A green campaigner has urged Islington politicians to pause plans to rebuild a £600m waste incinerator which will burn rubbish thrown away by people in Islington and across north London.
The North London Waste Authority (NLWA), made up of seven councils – Barnet, Camden, Enfield, Hackney, Haringey, Islington, Waltham Forest – will make a decision on the proposals on 16 December.
The potential rebuild is part of the North London Heat and Power Project.
The incinerator could deal with 700,000 tonnes of waste a year after predictions suggested north London’s waste could reach between 509,000 and 713,000 tonnes by 2050.
The current waste centre in Edmonton was built in 1969 and is nearing the end of its natural life. The new, extended incinerator is expected to run until 2060. Plans also include an education centre and recycling and waste-sorting facilities.
Ben Griffith from Islington Environment Emergency Forum said Islington Council “needs to decide whether it wishes to act over the climate emergency or if it’s going to continue with business as usual on a route that was set years ago”.
He asked members of Islington’s environment and regeneration scrutiny committee this week: “Do we need an incinerator that’s 30 per cent bigger?”
The existing waste facility takes in rubbish from seven boroughs, covering two million people. It also recycles waste from six of the boroughs.
He said waste has been falling over the last decade and pointed out costs for the new faciliity has gone up to an estimated £648m.
Griffith is also staging a council tax strike, along with fellow Islington resident Jill Ellenby. Together they are withholding £10 from their bill.
They said: “We are horrified at the thought of an even bigger waste incinerator and the carbon emissions and pollution that would result.”
They urged councillors in Islington to come out against the plans, adding: “They must take a stand, not sign the contract and instead institute an effective reduce-reuse-recycle circular economy to deal with our waste.”
The incinerator plans were drawn up between 2013 and 2015, and Griffith told the scrutiny committee: “Everything has changed. Costs have shot up, the need for waste disposal has declined, competing incinerators have been developed, the environmental case for energy from waste has fallen away, and Islington and other councils have declared climate emergencies.”
He asked about the running costs if the incinerator is not kept busy, and about surplus capacity.
He added: “There’s no precedent for carbon capture at large waste incinerators and we are being asked to support the incinerator as if carbon capture is part of the deal.”
Martin Capstick, managing director of NLWA, said the new facility would only take waste from north London and would prevent it going into landfill, where it could potentially leak pollutants into the ground.
He said waste generated in north London “would take 30,000 articulated lorries to transport” if taken to landfill.
Projections suggest that London’s population will grow in the next few years, with more people living in flats, where recycling rates can be harder to achieve.
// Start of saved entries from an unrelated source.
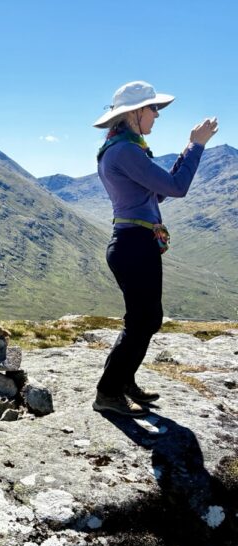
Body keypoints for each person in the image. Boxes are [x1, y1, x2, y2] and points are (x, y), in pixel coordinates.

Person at [91, 81, 218, 417]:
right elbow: (177, 188)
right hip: (134, 244)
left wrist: (187, 151)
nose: (157, 115)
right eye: (153, 108)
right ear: (135, 113)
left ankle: (123, 382)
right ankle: (108, 392)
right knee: (141, 321)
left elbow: (160, 191)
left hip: (134, 243)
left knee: (146, 319)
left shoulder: (122, 148)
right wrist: (196, 145)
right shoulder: (125, 151)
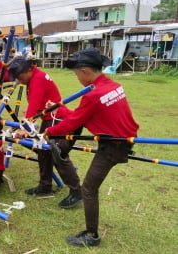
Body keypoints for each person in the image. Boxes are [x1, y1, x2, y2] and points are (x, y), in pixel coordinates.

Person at [44, 48, 139, 247]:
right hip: (124, 138)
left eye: (76, 73)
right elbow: (80, 116)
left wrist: (50, 132)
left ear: (85, 71)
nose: (77, 77)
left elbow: (72, 123)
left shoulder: (93, 95)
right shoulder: (112, 85)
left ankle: (92, 235)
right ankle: (62, 152)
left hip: (114, 145)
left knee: (88, 189)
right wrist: (58, 108)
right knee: (88, 184)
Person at [8, 56, 82, 209]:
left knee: (57, 153)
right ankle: (45, 186)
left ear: (28, 69)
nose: (19, 81)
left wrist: (24, 127)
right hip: (49, 118)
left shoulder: (38, 79)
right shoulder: (33, 77)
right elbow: (35, 105)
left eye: (20, 77)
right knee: (43, 151)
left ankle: (76, 191)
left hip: (58, 118)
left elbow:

He explained that carbon capture and storage “is a very rapidly developing area”, with the government’s climate change committee describing it as a “good idea” as it aims for carbon capture by 2040 in the waste sector.
Capstick added: “We are working hard to ensure our facility is capable of including carbon capture and storage.
“The site will have the benefit that it will have the space for the infrastructure because, when we demolish the existing facility, that space will be available and we are in conversation with government about involvement in carbon clusters.
“The government announced that energy from waste facilities will be eligible to be involved in future clusters which means we could get future government engagement.”
He said NLWA is talking to companies involved in carbon storage.
“This is a very rapidly evolving situation,” he went on. “It’s akin to developments around heat pumps, which not long ago were a very esoteric development but are now a core part of the government’s net zero plan.”
Cllr Caroline Russell (Green) said: “Burning solid waste doesn’t get rid of it – every tonne of waste that’s incinerated creates 15-40kg of hazardous waste that requires further treatment, and the incinerator raises the issue of airborne emissions which can cover large distances.”
Committee chair Tricia Clarke (Labour) told Capstick: “I don’t hear you talking about phasing out incinerators. If we are serious about global warming, incineration does not fit into the climate emergency.”